The children came on stage to tackle him right on cue.

But when he said the dwarf’s words to the princess, the rest of the world seemed to melt away. “I longed for you to see and accept me as I was, but under the cloak of the pen I had to remain.”

They had reached the final few lines, and Ainsley leaned down again, but her arms were firmly at her sides. He could see her teasing and open smile, daring him to kiss her. Really kiss her. Not the stage kiss they had rehearsed. But a real, steal-your-breath-away kiss. Right here in front of everyone.

Including her father. The king.

And Archie couldn’t do it. He wasn’t even sure he wanted to. It felt wrong, for even more reasons than simple propriety. Anderdolf the Dwarf might have earned his happy ending, but that didn’t mean Archie ever would. He wore so many masks that he wasn’t entirely sure himself which one was true, but he knew he wasn’t the proper huntsman the princess wanted.

He wasn’t an ogre or even a noble dwarf.

So he put up his own hand to cup and hide both of their faces, stage-kissing the princess like the coward he still was.

Chapter 21

Like Cats and Dogs

Leo had arrived late to the Spring Festival, and he was already sick of it. Tabitha would never venture into a crowd like this, and no matter what the cat did to help Archie now, the boy would not stop sulking. Even when the princess had the miller boy sit with her at the feast and brightly asked for him to teach her one of the peasant dances—a maypole dance meant to mimic the Wild Hunts where the faerie rings would open. The young men and women chased each other around in an endless circle of colorful ribbons.

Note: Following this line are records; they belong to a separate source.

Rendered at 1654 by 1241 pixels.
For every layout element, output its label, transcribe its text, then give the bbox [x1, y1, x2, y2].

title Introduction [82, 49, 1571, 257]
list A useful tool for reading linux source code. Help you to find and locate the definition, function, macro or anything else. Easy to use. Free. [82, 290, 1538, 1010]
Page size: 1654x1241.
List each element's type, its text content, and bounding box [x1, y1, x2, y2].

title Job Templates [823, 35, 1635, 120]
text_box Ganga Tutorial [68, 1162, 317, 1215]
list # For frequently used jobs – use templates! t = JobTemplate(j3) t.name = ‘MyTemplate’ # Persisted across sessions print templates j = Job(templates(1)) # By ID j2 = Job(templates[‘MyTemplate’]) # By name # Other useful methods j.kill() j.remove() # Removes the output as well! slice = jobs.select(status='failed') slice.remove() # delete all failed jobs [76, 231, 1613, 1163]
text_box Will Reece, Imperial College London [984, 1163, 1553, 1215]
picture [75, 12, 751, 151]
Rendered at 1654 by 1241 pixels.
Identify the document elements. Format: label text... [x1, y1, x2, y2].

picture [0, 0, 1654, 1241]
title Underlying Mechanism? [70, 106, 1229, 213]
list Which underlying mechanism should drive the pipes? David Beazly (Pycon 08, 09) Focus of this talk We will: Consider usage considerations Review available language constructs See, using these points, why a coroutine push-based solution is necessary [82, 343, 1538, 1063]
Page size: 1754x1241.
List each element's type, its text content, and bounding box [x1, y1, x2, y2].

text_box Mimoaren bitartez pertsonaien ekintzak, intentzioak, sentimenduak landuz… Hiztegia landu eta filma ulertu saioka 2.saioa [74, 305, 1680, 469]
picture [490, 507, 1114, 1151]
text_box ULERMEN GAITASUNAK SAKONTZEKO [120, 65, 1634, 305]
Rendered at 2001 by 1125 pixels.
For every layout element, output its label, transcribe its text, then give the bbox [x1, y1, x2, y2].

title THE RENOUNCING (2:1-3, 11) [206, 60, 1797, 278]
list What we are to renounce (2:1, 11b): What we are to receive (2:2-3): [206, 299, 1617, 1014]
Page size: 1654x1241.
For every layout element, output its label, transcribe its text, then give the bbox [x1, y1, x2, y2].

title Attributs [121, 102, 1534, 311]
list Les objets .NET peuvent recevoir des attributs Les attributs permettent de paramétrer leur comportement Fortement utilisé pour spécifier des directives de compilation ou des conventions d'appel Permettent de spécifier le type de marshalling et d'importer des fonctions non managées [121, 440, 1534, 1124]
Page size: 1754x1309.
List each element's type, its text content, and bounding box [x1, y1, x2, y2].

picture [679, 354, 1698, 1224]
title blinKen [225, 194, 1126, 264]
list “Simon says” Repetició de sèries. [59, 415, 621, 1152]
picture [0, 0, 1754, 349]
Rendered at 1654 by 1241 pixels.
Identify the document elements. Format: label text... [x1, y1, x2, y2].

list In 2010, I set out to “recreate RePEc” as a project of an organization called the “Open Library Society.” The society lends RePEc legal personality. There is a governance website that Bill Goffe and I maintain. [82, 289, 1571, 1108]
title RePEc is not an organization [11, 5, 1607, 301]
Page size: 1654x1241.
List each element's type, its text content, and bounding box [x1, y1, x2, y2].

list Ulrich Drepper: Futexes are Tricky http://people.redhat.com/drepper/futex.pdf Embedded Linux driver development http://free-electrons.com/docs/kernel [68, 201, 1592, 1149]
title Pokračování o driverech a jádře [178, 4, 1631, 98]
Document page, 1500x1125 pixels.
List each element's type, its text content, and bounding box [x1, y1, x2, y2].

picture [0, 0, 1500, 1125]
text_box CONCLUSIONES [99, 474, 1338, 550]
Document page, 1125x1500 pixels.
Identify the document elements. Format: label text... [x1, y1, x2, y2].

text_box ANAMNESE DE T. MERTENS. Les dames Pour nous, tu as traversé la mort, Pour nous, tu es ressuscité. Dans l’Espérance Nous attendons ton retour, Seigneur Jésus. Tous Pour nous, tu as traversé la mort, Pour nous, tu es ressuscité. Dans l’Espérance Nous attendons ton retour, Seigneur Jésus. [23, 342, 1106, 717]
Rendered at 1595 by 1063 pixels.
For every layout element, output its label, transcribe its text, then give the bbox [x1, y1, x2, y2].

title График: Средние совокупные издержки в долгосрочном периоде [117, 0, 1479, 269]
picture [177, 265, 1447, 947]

Screams and happy chaos broke out whenever someone was “accidentally” caught.

Men chased women, like men chased after the fae. Or was it the other way around?

Again, Leo saw a dark forest. Emerald eyes. “Hunt the rats, my little prince. Kill them, or your curse will never end.”

Leo shook his head. Cat eyes weren’t as good as human ones, focusing only on movement. The colorful images were blending together with a few of Leo’s elusive memories, and he took it as a sign that he should take a break from the festival and the ungrateful miller’s son.

Leo dodged the feet of the crowd to make it to the castle gates, still standing open as the evening had started to fall. Something teased at his nostrils, sweet and sour like rotten fruit. Or like a plague rat. He glanced over at the table laden with a collection of food meant for Carabus.

Would a display like that attract the vermin?

He turned his tail to investigate. He could use a good hunt. And as if summoned by the thought, a hound bayed in the distance.

That was when the screaming began.

* * *

The hounds had gone completely feral. At least, that was the only thought Archie had before he was called into the fray. He retook a staff to bash one hound and then another, somehow standing side-by-side with Declan and bizarrely grateful to have a real enemy to fight. He could even appreciate the skill the young lord had with his belt axe. One dog fell before them and then another. Anything to preserve the peace of the kingdom and Castletown.

Ainsley was safe, quickly surrounded by a pack of her guards. And Leo was . . . tangling a pair of feral hounds with the colorful maypole ribbons.